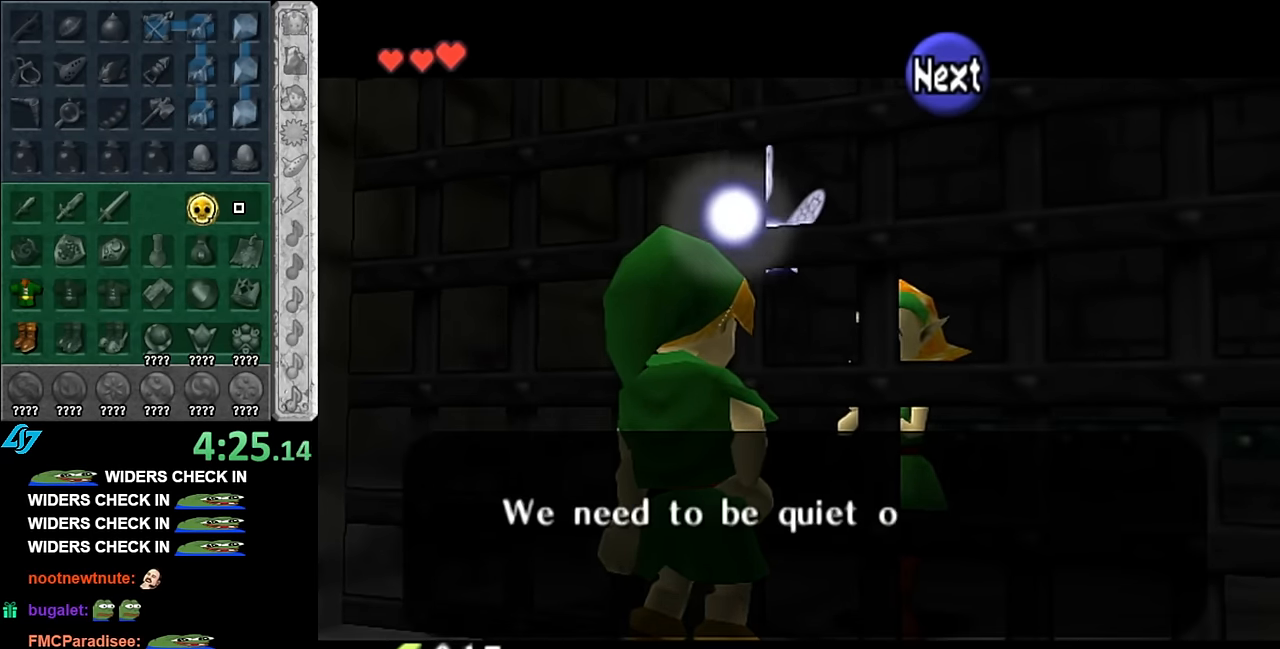
{"buttons": ["B"], "left_stick": "left", "right_stick": "center", "events": [[416, "B", "down"]]}
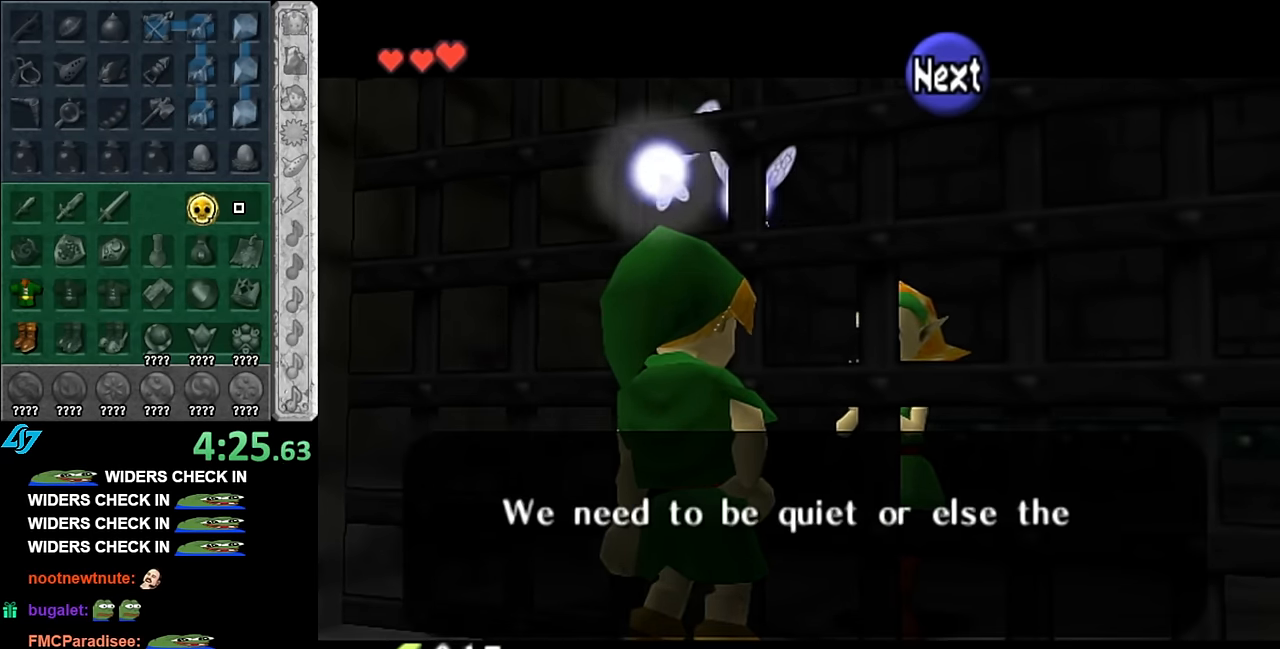
{"buttons": ["A"], "left_stick": "left", "right_stick": "center", "events": [[66, "B", "up"], [416, "A", "down"]]}
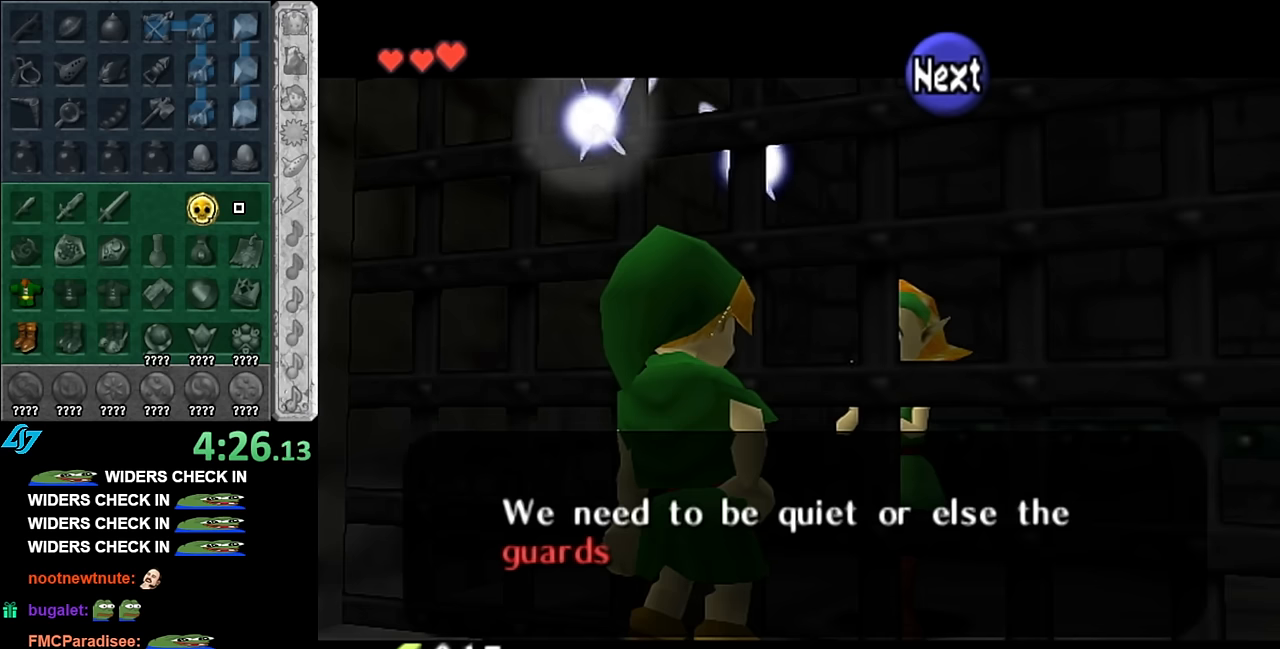
{"buttons": [], "left_stick": "left", "right_stick": "center", "events": [[16, "A", "up"], [233, "A", "down"], [350, "A", "up"]]}
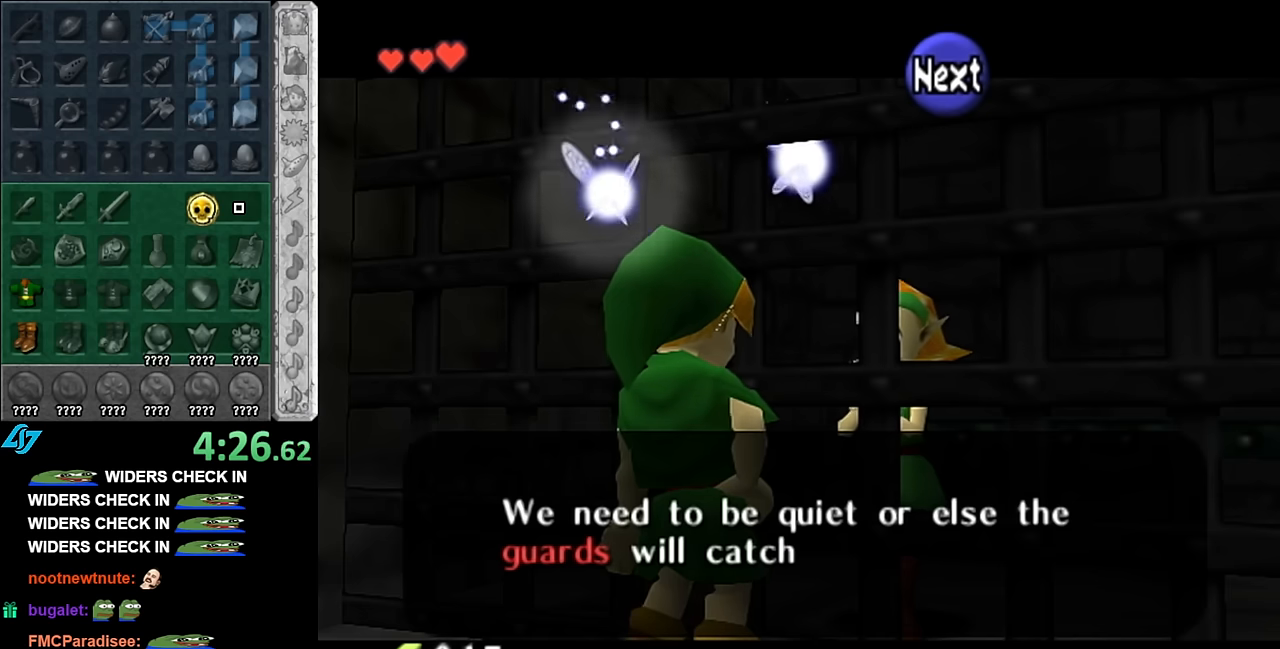
{"buttons": [], "left_stick": "left", "right_stick": "center", "events": [[166, "A", "down"], [300, "A", "up"]]}
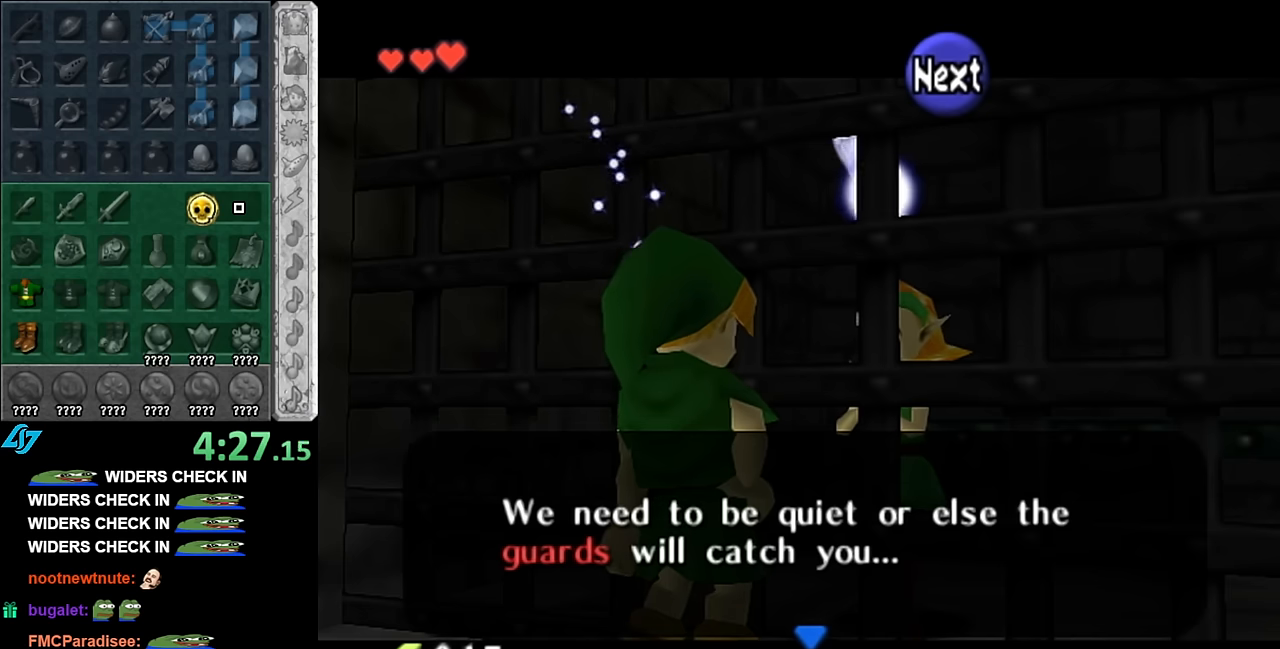
{"buttons": [], "left_stick": "left", "right_stick": "center", "events": [[116, "A", "down"], [233, "A", "up"]]}
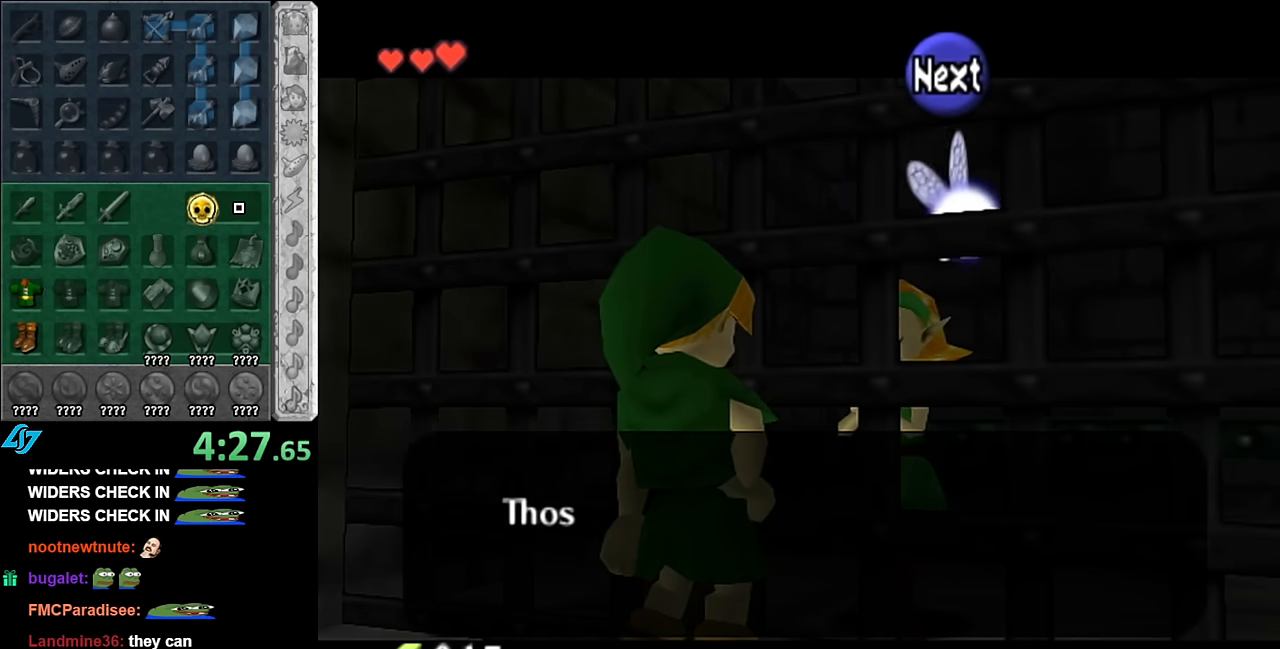
{"buttons": [], "left_stick": "left", "right_stick": "center", "events": [[133, "B", "down"], [333, "B", "up"]]}
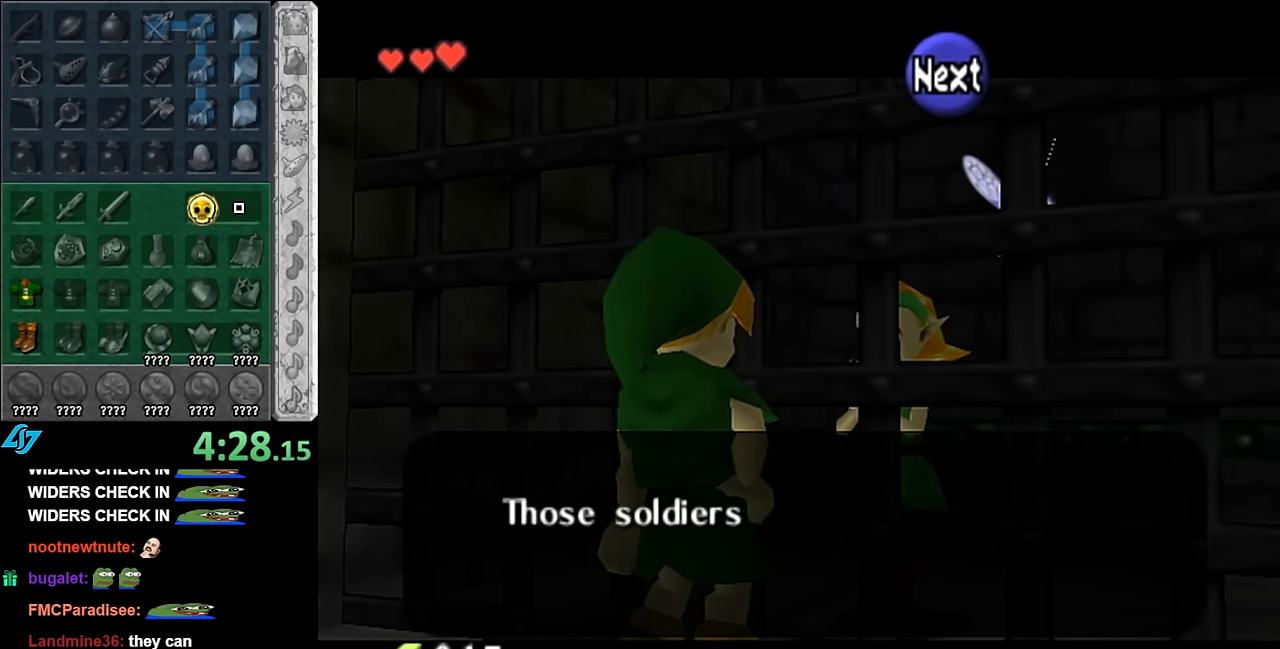
{"buttons": [], "left_stick": "left", "right_stick": "center", "events": []}
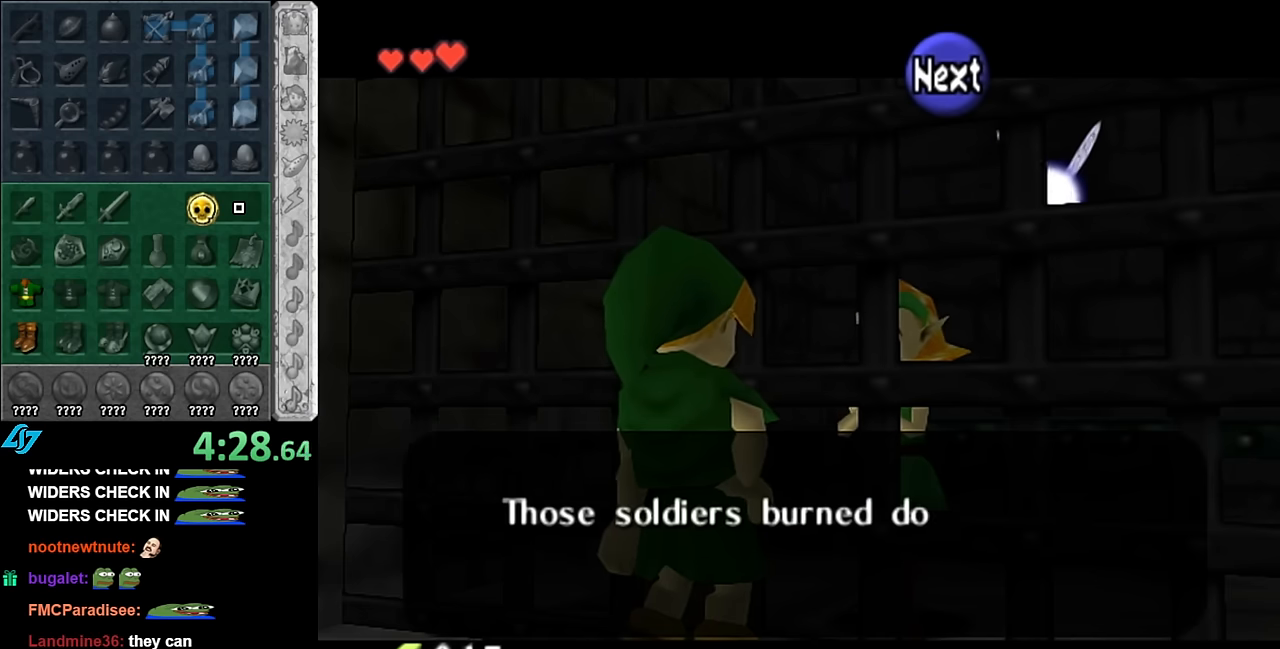
{"buttons": [], "left_stick": "left", "right_stick": "center", "events": [[16, "left_stick", "center"], [266, "left_stick", "left"]]}
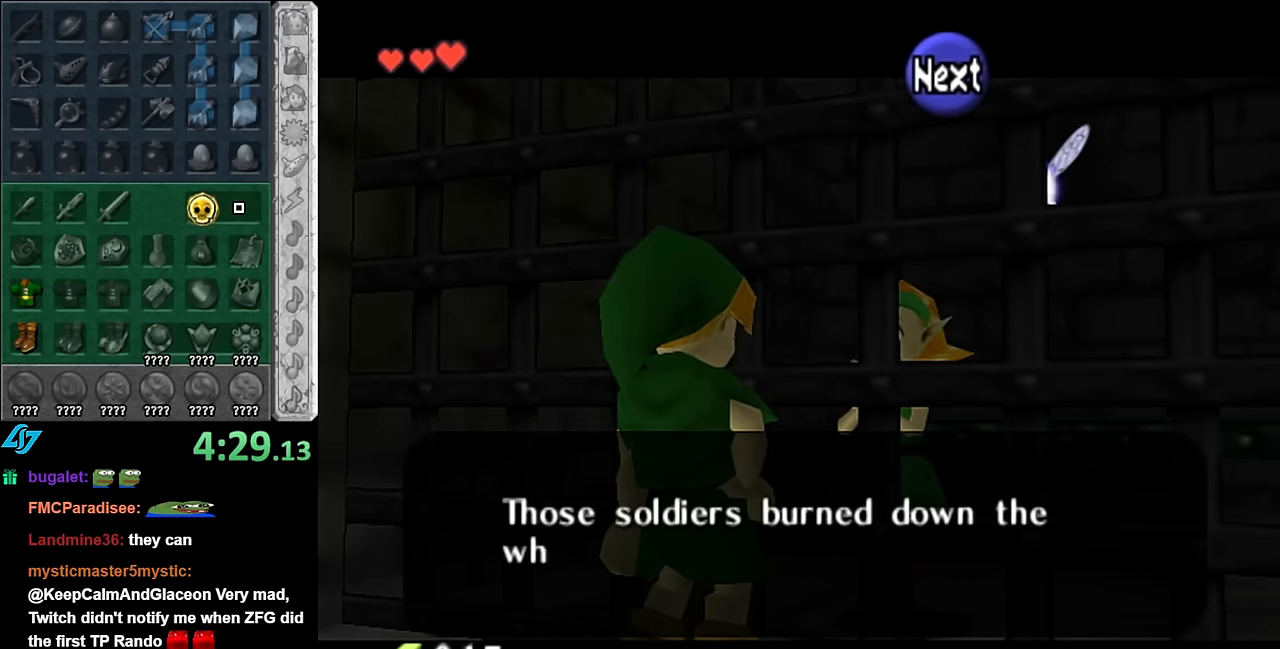
{"buttons": [], "left_stick": "left", "right_stick": "center", "events": []}
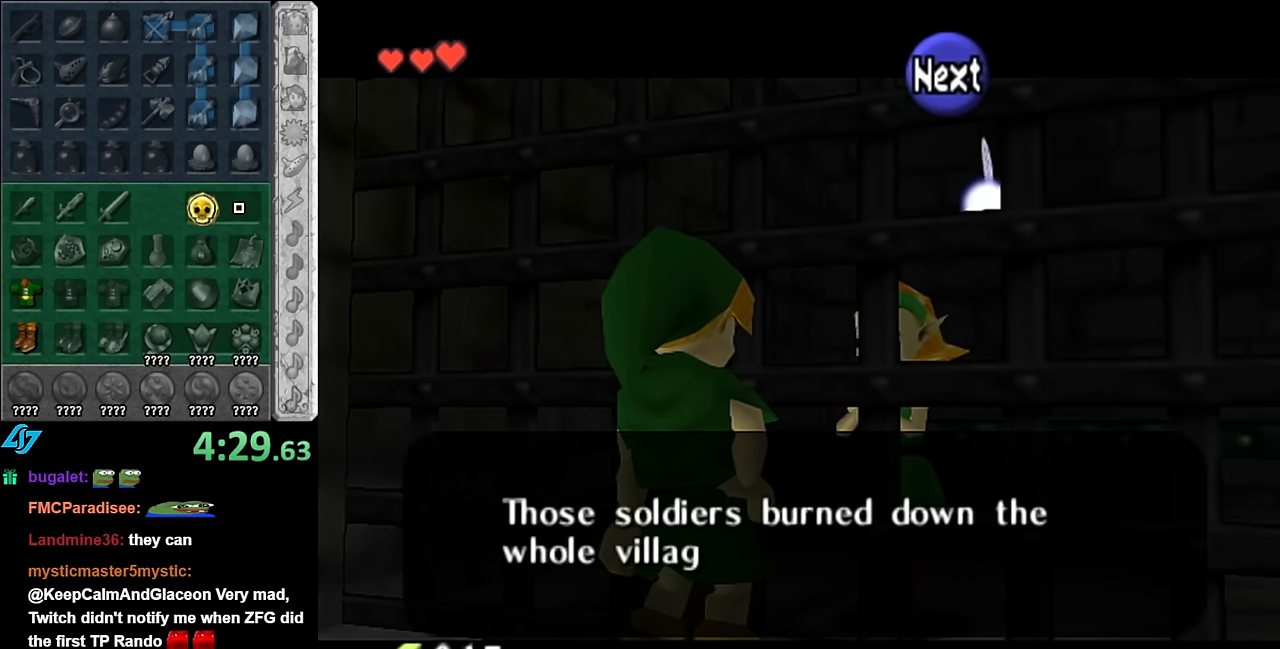
{"buttons": [], "left_stick": "up-left", "right_stick": "center", "events": [[266, "left_stick", "up-left"]]}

▶ [TASK INSTRUCTIONS]:
Print all the material above exactly, and drop the images.

▶ [SOLUTION TO THIS TASK]:
{"buttons": ["B"], "left_stick": "left", "right_stick": "center", "events": [[416, "B", "down"]]}
{"buttons": ["A"], "left_stick": "left", "right_stick": "center", "events": [[66, "B", "up"], [416, "A", "down"]]}
{"buttons": [], "left_stick": "left", "right_stick": "center", "events": [[16, "A", "up"], [233, "A", "down"], [350, "A", "up"]]}
{"buttons": [], "left_stick": "left", "right_stick": "center", "events": [[166, "A", "down"], [300, "A", "up"]]}
{"buttons": [], "left_stick": "left", "right_stick": "center", "events": [[116, "A", "down"], [233, "A", "up"]]}
{"buttons": [], "left_stick": "left", "right_stick": "center", "events": [[133, "B", "down"], [333, "B", "up"]]}
{"buttons": [], "left_stick": "left", "right_stick": "center", "events": []}
{"buttons": [], "left_stick": "left", "right_stick": "center", "events": [[16, "left_stick", "center"], [266, "left_stick", "left"]]}
{"buttons": [], "left_stick": "left", "right_stick": "center", "events": []}
{"buttons": [], "left_stick": "up-left", "right_stick": "center", "events": [[266, "left_stick", "up-left"]]}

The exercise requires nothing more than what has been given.